Sverdlin expressed surprise at how quickly the organisation expanded after its founding. He said that three days after the organisation was founded, volunteers had received over 1,000 inquiries, including questions about both legally and illegally crossing the border, requests for psychological support and questions about how to safely surrender to Ukraine. As of September 2024, Get Lost had an estimated 400 volunteers.

=== Desertions ===
In January 2023, there were 28 people who requested help with desertion. In January the following year, there were 284. Approximately two thirds of those who have deserted left Russia. Desertion rates have continued to climb, with approximately 5,200 people being prosecuted for desertion in the first seven months of 2024, greater than the entirety of 2023; many are given suspended sentences and sent back to combat units.

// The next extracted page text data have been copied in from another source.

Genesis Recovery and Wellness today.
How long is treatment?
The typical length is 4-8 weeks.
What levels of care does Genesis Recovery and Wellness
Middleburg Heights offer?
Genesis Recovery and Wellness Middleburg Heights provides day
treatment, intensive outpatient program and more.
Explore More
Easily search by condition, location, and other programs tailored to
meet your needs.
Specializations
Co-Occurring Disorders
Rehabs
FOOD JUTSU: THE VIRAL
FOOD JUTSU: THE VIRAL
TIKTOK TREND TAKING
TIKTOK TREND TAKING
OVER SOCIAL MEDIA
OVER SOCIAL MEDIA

According to an estimate by Get Lost, approximately half of the potential deserters are those who signed contracts after the start of the war, including those forced to sign a contract. A further 10% are those who signed up before the war and another 30% are mobilised reservists.

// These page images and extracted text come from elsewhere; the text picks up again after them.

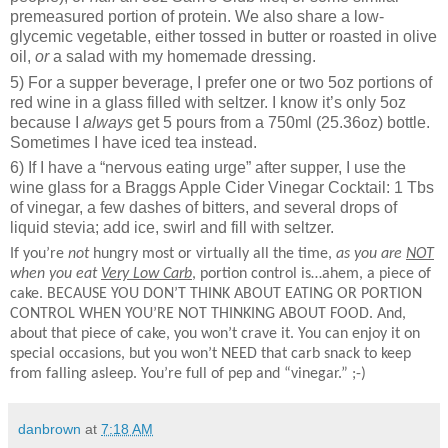
premeasured portion of protein. We also share a low-
glycemic vegetable, either tossed in butter or roasted in olive
oil,
or
a salad with my homemade dressing.
5) For a supper beverage, I prefer one or two 5oz portions of
red wine in a glass filled with seltzer. I know it’s only 5oz
because I
always
get 5 pours from a 750ml (25.36oz) bottle.
Sometimes I have iced tea instead.
6) If I have a “nervous eating urge” after supper, I use the
wine glass for a Braggs Apple Cider Vinegar Cocktail: 1 Tbs
of vinegar, a few dashes of bitters, and several drops of
liquid stevia; add ice, swirl and fill with seltzer.
If you’re
not
hungry most or virtually all the time,
as you are
NOT
when you eat
Very Low Carb
, portion control is…ahem, a piece of
cake. BECAUSE YOU DON’T THINK ABOUT EATING OR PORTION
CONTROL WHEN YOU’RE NOT THINKING ABOUT FOOD. And,
about that piece of cake, you won’t crave it. You can enjoy it on
special occasions, but you won’t NEED that carb snack to keep
from falling asleep. You’re full of pep and “vinegar.” ;-)
danbrown
at
7:18 AM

In October 2023, Berg spoke with The Guardian in regards to why some soldiers desert, saying "Some of those soldiers who are deserting now were injured in the fighting and don’t want to go back having seen the horror. Others are exhausted since they haven’t been rotated since the war started in Ukraine." Sverdlin, when speaking to The Moscow Times in December that year, agreed with this, saying that most soldiers desert after being wounded and treated. In March 2024 Sverdlin also concurred that a common reason for desertion was a lack of rotations. Berg also said that many of the messages that Get Lost receives are from women, relatives of soldiers who are trying to help them escape.

On 20 December 2023, it was reported that Dmitry Setrakov, a Russian soldier who had deserted from his unit in Ukraine, was abducted by members of the Military Police of Russia disguised as soldiers of the Armed Forces of Armenia on either 6 or 7 December in Gyumri, Armenia, then transferred to the Russian military base there. From there he was forcibly repatriated to Rostov-on-Don, Russia on 19 December to face criminal charges. This marked the first time that someone Get Lost had helped was forcibly returned to Russia.

When asked by Novaya Gazeta Europe why Russia made such an effort to catch him, Sverdlin said "He really is just a regular conscript. Setrakov’s case is probably just a coincidence. They were hardly chasing a specific person. I don’t think anyone went to Armenia just to pursue him. He was most likely kidnapped by people stationed at one of the Russian military bases in Armenia, in Gyumri or Yerevan. It was illegal, of course."